In this thesis, the ultimate goal has been to strive towards (automatic) computer assisted planning of reconstructive osteotomies. However, the quality of the output of such a workflow depends on the quality of all the intermediary steps, between the acquisition of a medical image, to the virtual reconstruction of the bone. In each chapter of this thesis, we have tried to overcome some of the challenges posed by these steps, and to evaluate the intermediate results.
First, a method to improve the registration of CT to MRI scans for knee joint images was developed. Large deformations can arise due to differences in patient positioning between scanners, making registration complex. The study showed that non-rigid registration using deformable B-Splines could be improved by initializing the registration with a rigid registration of bones and estimating soft tissue deformation using a dual quaternion-based interpolation step.
Second, an automatic and efficient deep learning-based method for semantic segmentation of six separate bones from lower extremity CT scans was proposed and validated. Existing deep learning segmentation algorithms were found to be slow and memory-intensive for this application. The optimized architecture of a cascaded U-net approach outperformed the state-of-the-art nn-Unet in memory efficiency, speed, and accuracy. Automated morphometric measurements on the hip joint were clinically validated, showing good to excellent correlation with measurements derived from manual segmentations.

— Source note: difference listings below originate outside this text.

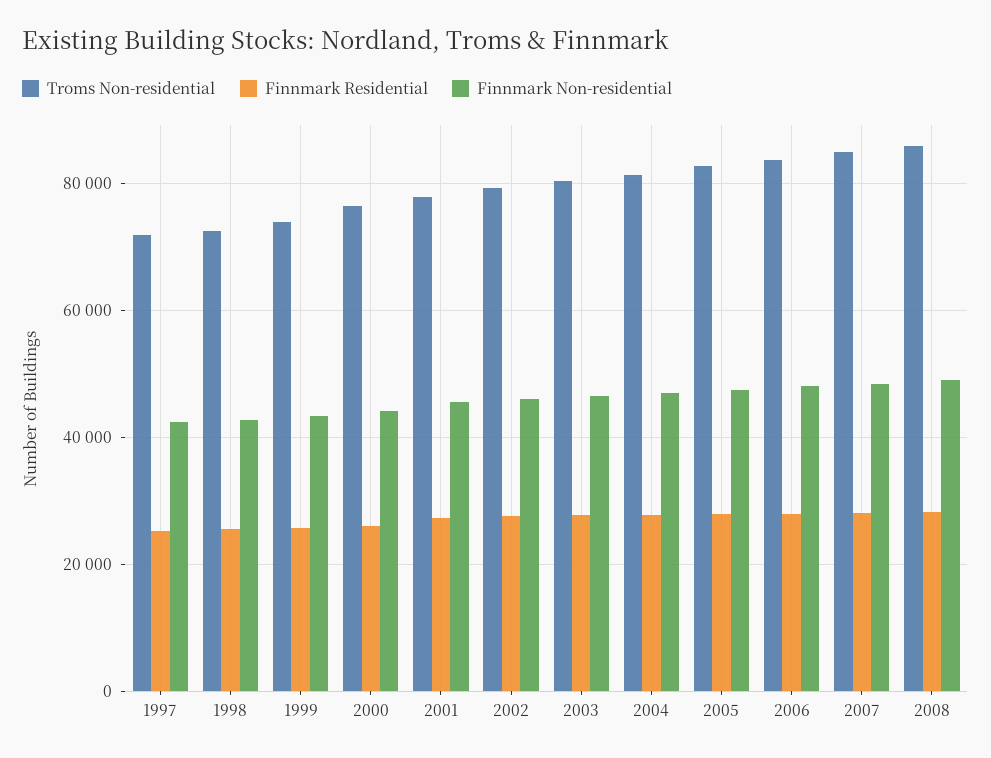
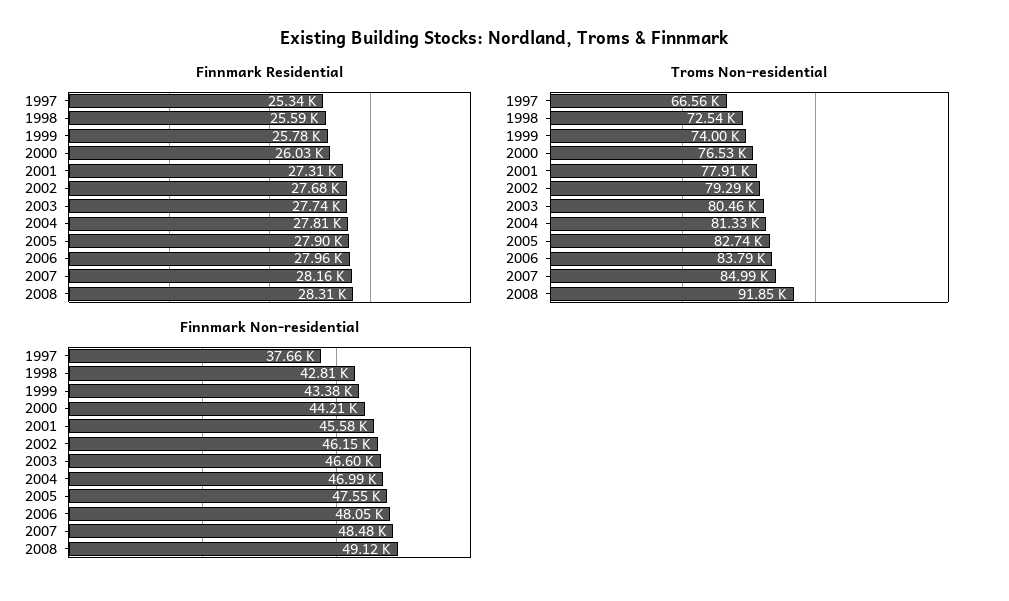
Troms Non-residential, 1997: 72000 -> 66560
Finnmark Non-residential, 1997: 42000 -> 37660
Troms Non-residential, 2008: 86000 -> 91850

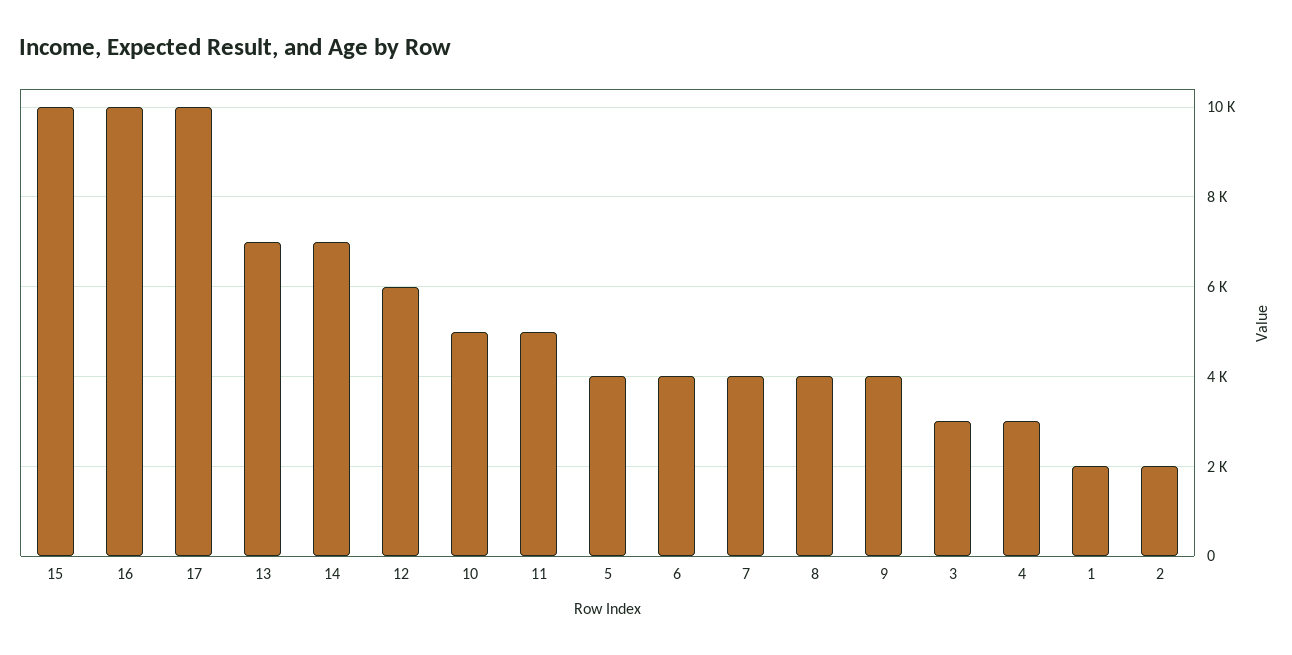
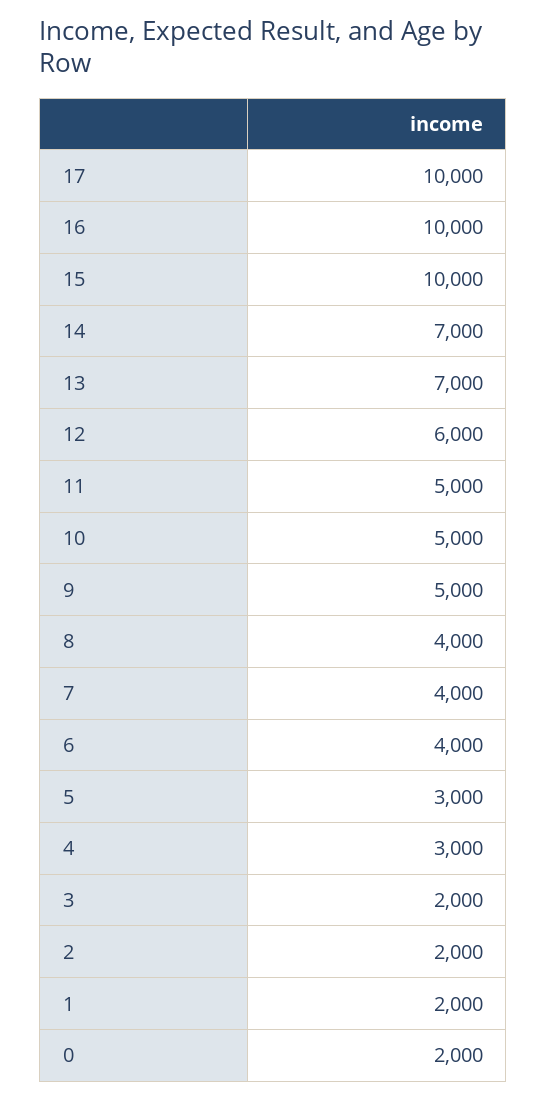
5: 4000 -> 3000
9: 4000 -> 5000
3: 3000 -> 2000
0: none -> 2000

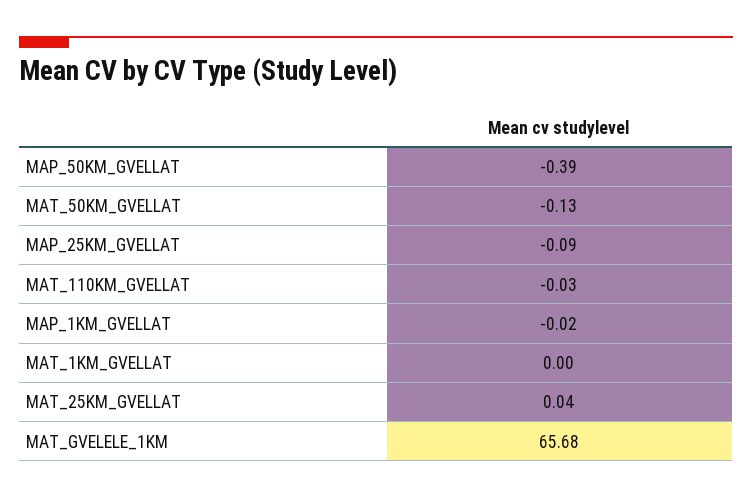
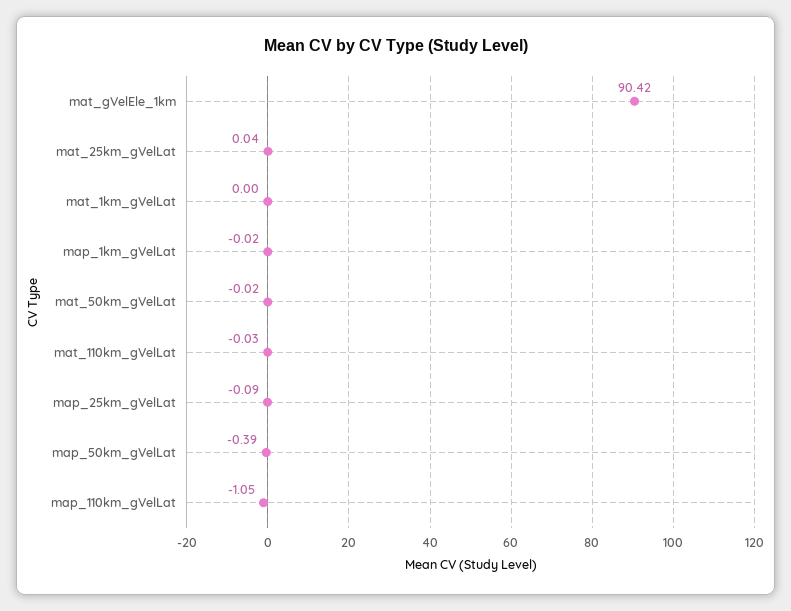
MAT_50KM_GVELLAT: -0.13 -> -0.02
MAT_GVELELE_1KM: 65.68 -> 90.42
map_110km_gVelLat: none -> -1.05

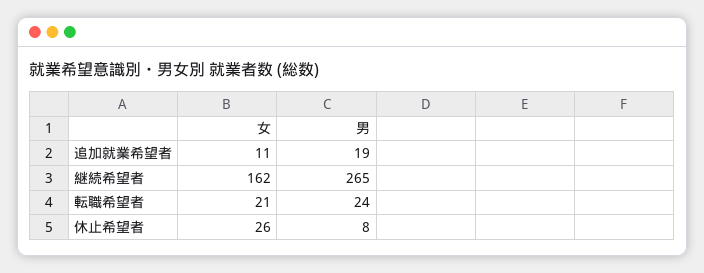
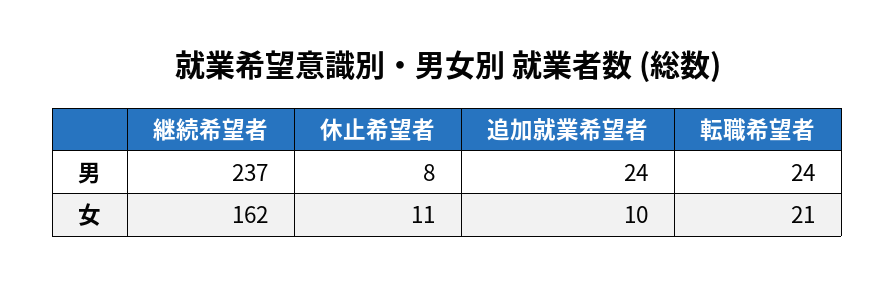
女, 追加就業希望者: 11 -> 10
男, 追加就業希望者: 19 -> 24
男, 継続希望者: 265 -> 237
女, 休止希望者: 26 -> 11

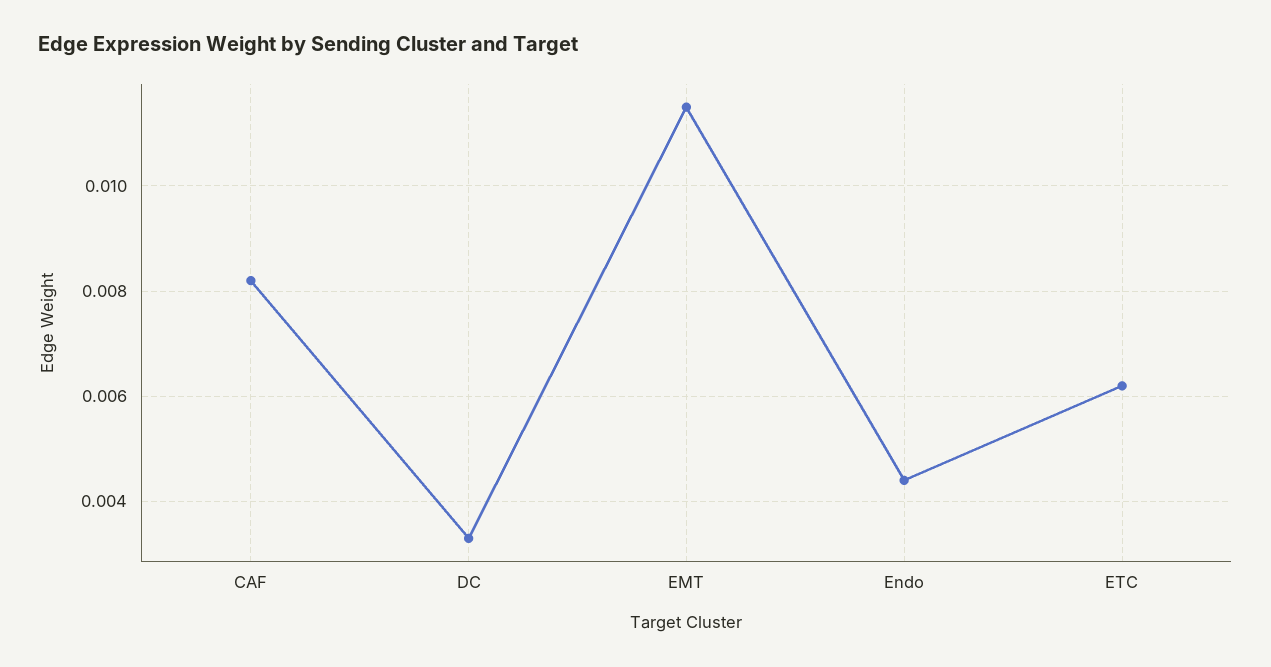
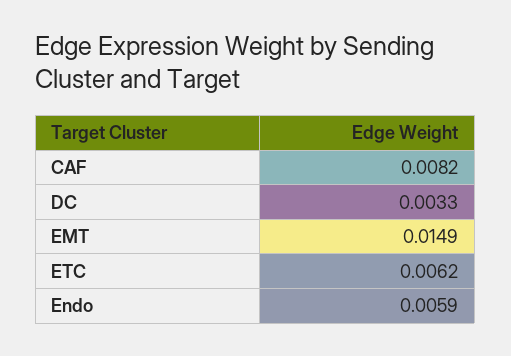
EMT: 0.0115 -> 0.0149
Endo: 0.0045 -> 0.0059

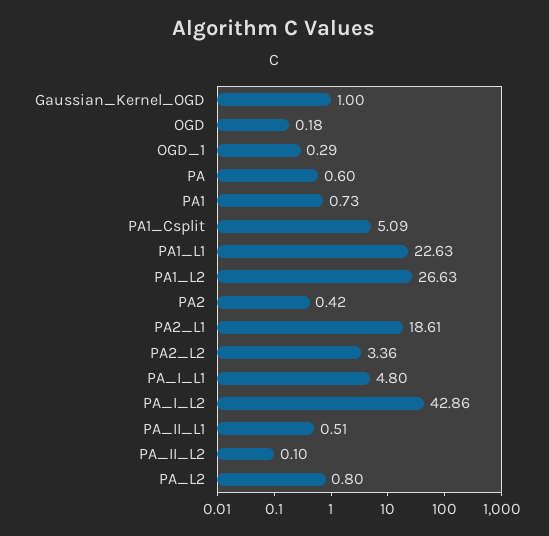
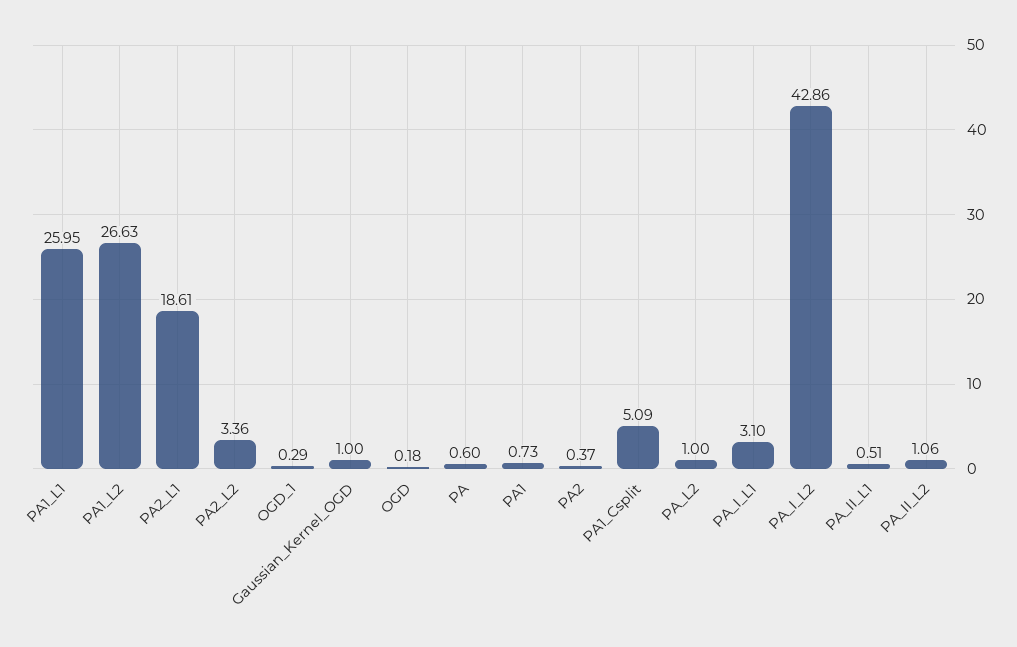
PA1_L1: 22.63 -> 25.95
PA2: 0.42 -> 0.37
PA_I_L1: 4.8 -> 3.1
PA_II_L2: 0.1 -> 1.06
PA_L2: 0.8 -> 1

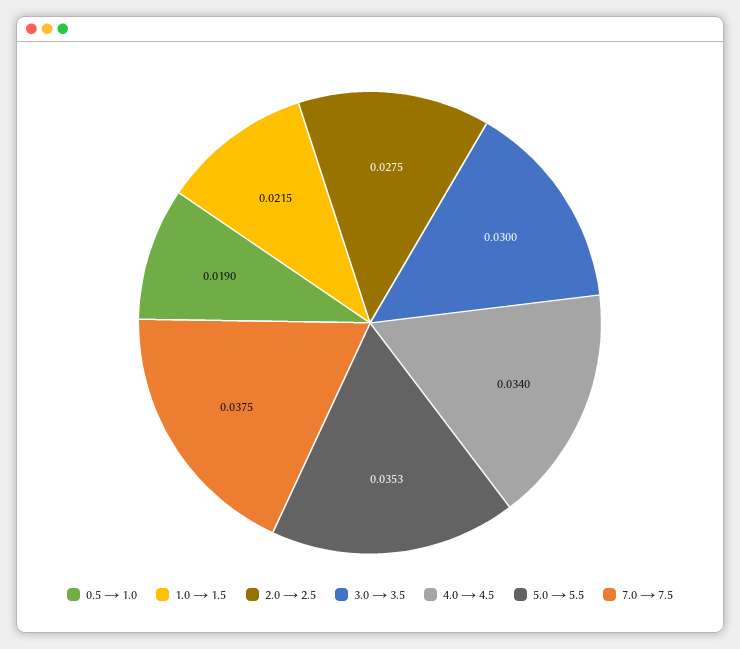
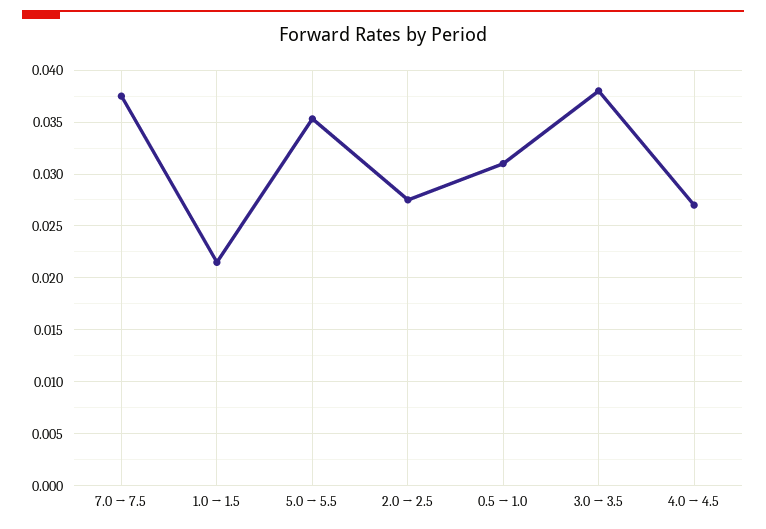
0.5 → 1.0: 0.019 -> 0.031
3.0 → 3.5: 0.03 -> 0.038
4.0 → 4.5: 0.034 -> 0.027

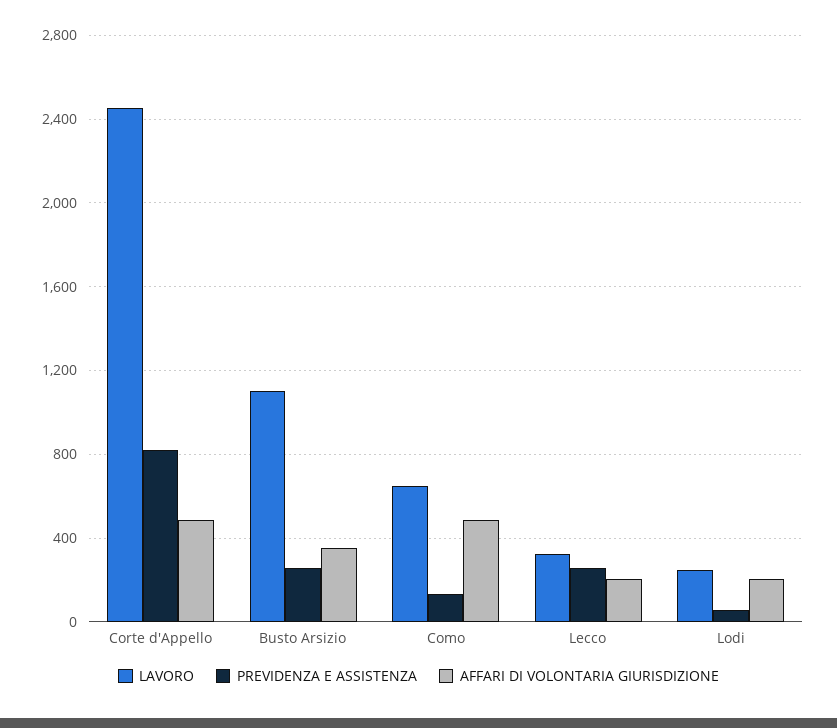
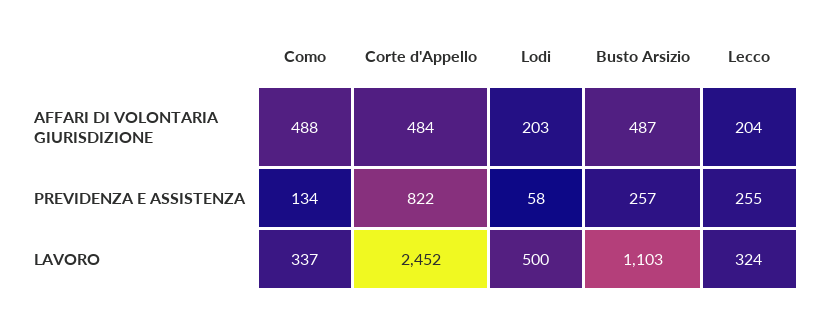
AFFARI DI VOLONTARIA GIURISDIZIONE, Busto Arsizio: 350 -> 487
LAVORO, Como: 650 -> 337
LAVORO, Lodi: 250 -> 500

Third, the impact of using CT and MRI to segment bone and/or cartilage on pre-operative osteotomy planning of the forearm in adolescent patients was evaluated. An automated, deterministic planning method was developed to directly compare planning outcomes and avoid inter- or intraoperator variation. Segmentations of bone from both CT and MRI were used to assess the impact of different modalities on planning. Additionally, segmentations of bone and bone combined with cartilage from MR images were analyzed to study the influence of cartilage on planning outcomes. Results showed excellent correlation between realignment parameters across different segmentations, with small significant differences in the translational part of realignment. A positive correlation was found between cartilage amount and differences in planning on bone and bone with cartilage, suggesting the importance of considering cartilage impact on joint shape in young patients. However, further research is needed to explore MRI as a potential replacement for CT in osteotomy planning due to the small sample size and time-consuming manual segmentation.
Lastly, a method to automatically quantify alignment parameters describing lower extremity morphology from 3D bone models was evaluated. A completely automatic pipeline was developed to extract these parameters using a CT scan as input. The alignment parameters were calculated using landmarks from previous studies and expanded upon to quantify all parameters needed for lower extremity realignment planning. This automatic method eliminated the need for manual operation and produced results that closely corresponded to intrarater variability. This advancement could pave the way for automatic realignment planning of lower extremities, addressing cases where a healthy contralateral example is unavailable for unilateral bone realignment planning.